Yes, that was my point, that I think it's a mistake to define
observer-moments solely in terms of computations defined as *functions*
which relate certain inputs to certain outputs--I think the actual
computational process used in going from input to output would matter in
terms of what is experienced. My alternate definition in terms of the
logical structure of a computation would take care of that.

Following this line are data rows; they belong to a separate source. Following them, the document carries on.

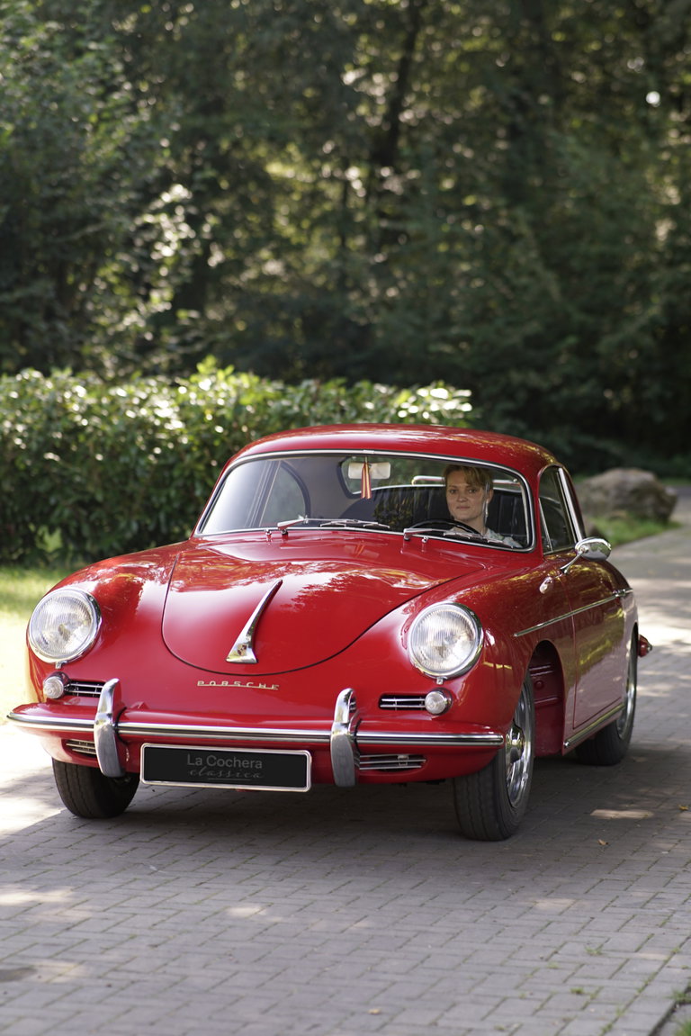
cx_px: 346
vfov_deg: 23.9
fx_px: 2446
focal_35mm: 85
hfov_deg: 16.1
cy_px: 518
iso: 200
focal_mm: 85
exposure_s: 1/200
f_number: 2.2
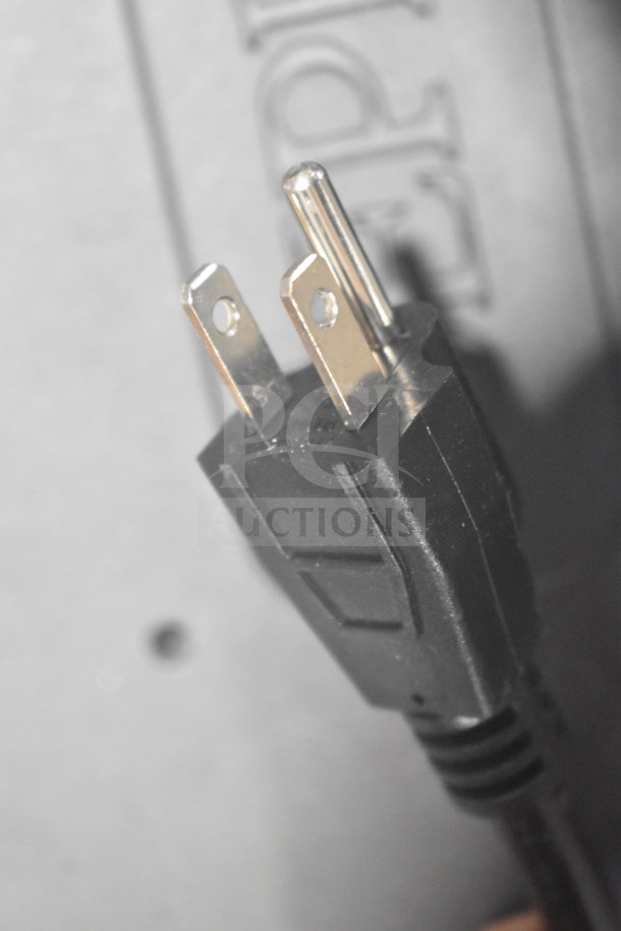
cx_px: 310
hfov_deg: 16.6
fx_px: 2135
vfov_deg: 24.6
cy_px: 466
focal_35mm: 82
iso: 6400
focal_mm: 55
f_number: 5.6
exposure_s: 1/125
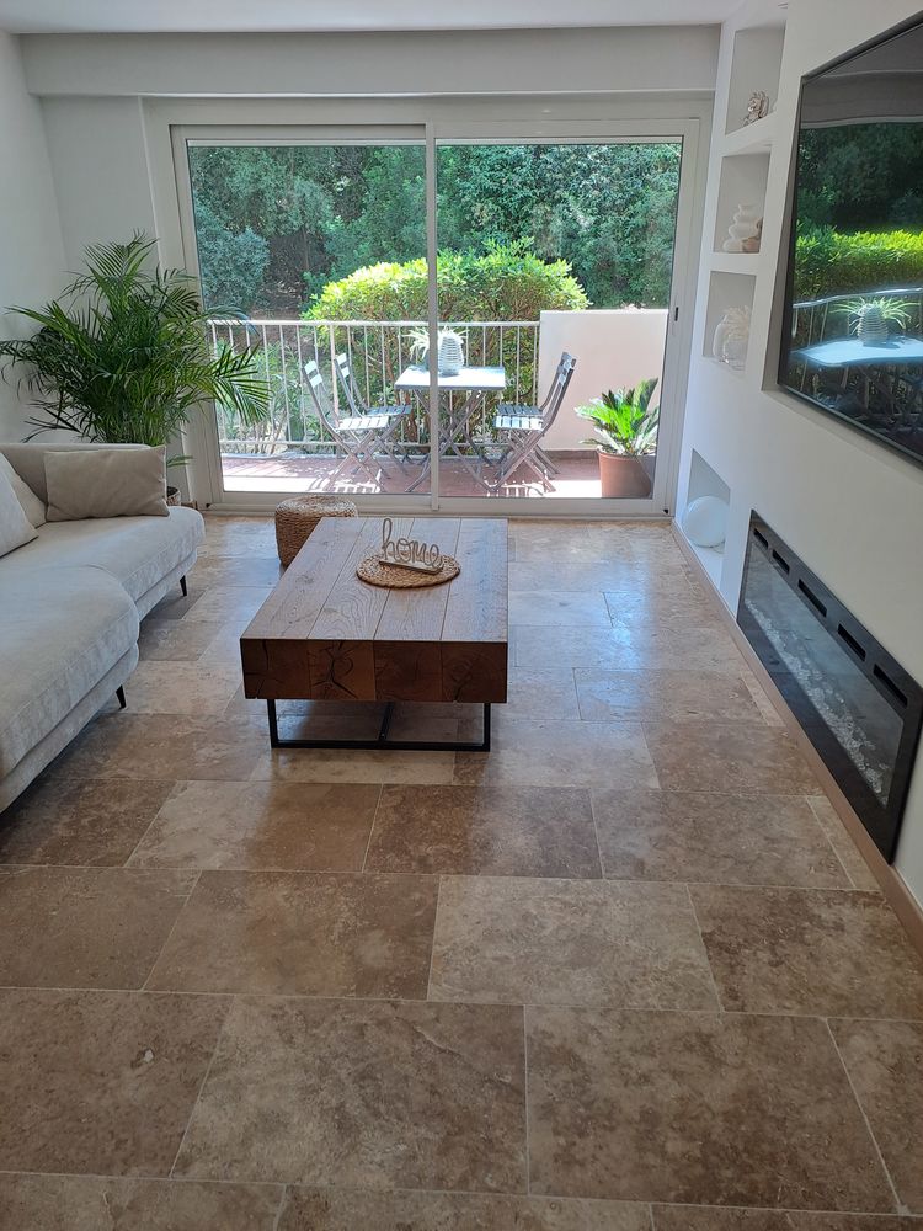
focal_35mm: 25
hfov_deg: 54.9
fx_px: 889
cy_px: 616
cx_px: 462
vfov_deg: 69.4
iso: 40
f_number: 1.8
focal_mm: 4.65
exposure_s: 1/50
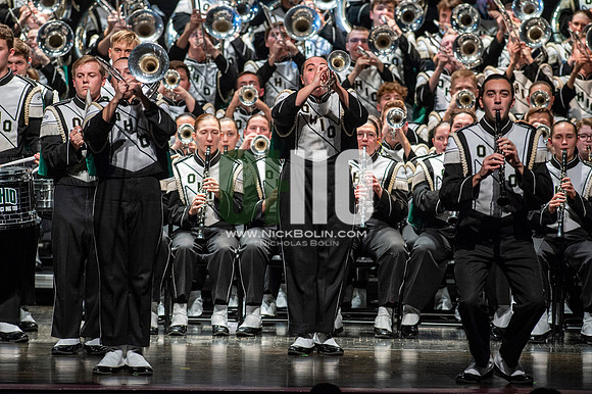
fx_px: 4930
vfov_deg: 4.6
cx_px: 296
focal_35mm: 300
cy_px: 197
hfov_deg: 6.9
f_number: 5.6
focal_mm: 300
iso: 5000
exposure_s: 1/400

> If a device employed lookup tables correctly for all possible inputs, then
> it would be conscious (according to comp) because the time at which the
> computation was carried out is irrelevant. And there is a further point to
> be made. The device must choose which lookup table to consult. Therefore it
> must be intelligent (make if-then decisions). And the kicker is that if it
> it's to be truly as responsive in its use of those tables as a device not
> using them, then it will end up having to do just as much computation
> finding the right table as it would just to perform the calculation! There
> is no free lunch here. I assert this confidently on the basis of my
> intuitions as a programmer, without being able to rigorously prove it, but
> a short thought experiment should get halfway to proving it. Imagine a
> lookup table of all possible additions of two numbers up to some number n.
> First I calculate all the possible results and put them into a large n by n
> table. Now I'm asked what is the sum of say 10 and 70. So I go across to
> row 10 and column 70 and read out the number 80. But in doing so, I've had
> to count to 10 and to 70! So I've added the two numbers together finding
> the correct value to look up! I'm sure the same equivalence could be proven
> to apply in all analogous situations.

I think you're being misled by the particular example you chose involving
addition, in general there is no principle that says finding the
appropriate entry in a lookup table involves a computation just as
complicated as the original computation without a lookup table. Suppose
instead of addition, the lookup table is based on a Turing test type
situation where an intelligent AI is asked to respond to textual input, and
the lookup table is created by doing a vast number of runs, all starting
from the same initial state but feeding the AI *all* possible strings of
characters under a certain length (the vast majority will just be nonsense
of course). Then all the possible input strings can be stored
alphabetically, and if I interact with the lookup table by typing a series
of comment to the AI, it just has to search through the recordings
alphabetically to find one where the AI responded to that particular
comment (after responding to my previous comments which constitute the
earlier parts of the input string), it doesn't need to re-compute the AI's
brain processes or anything like that. And ultimately regardless of the
type of program, the "input" will be encoded as some string of 1's and 0's,
so for *all* lookup tables the possible input strings can be stored in
numerical order, analogous to alphabetical order for verbal statements.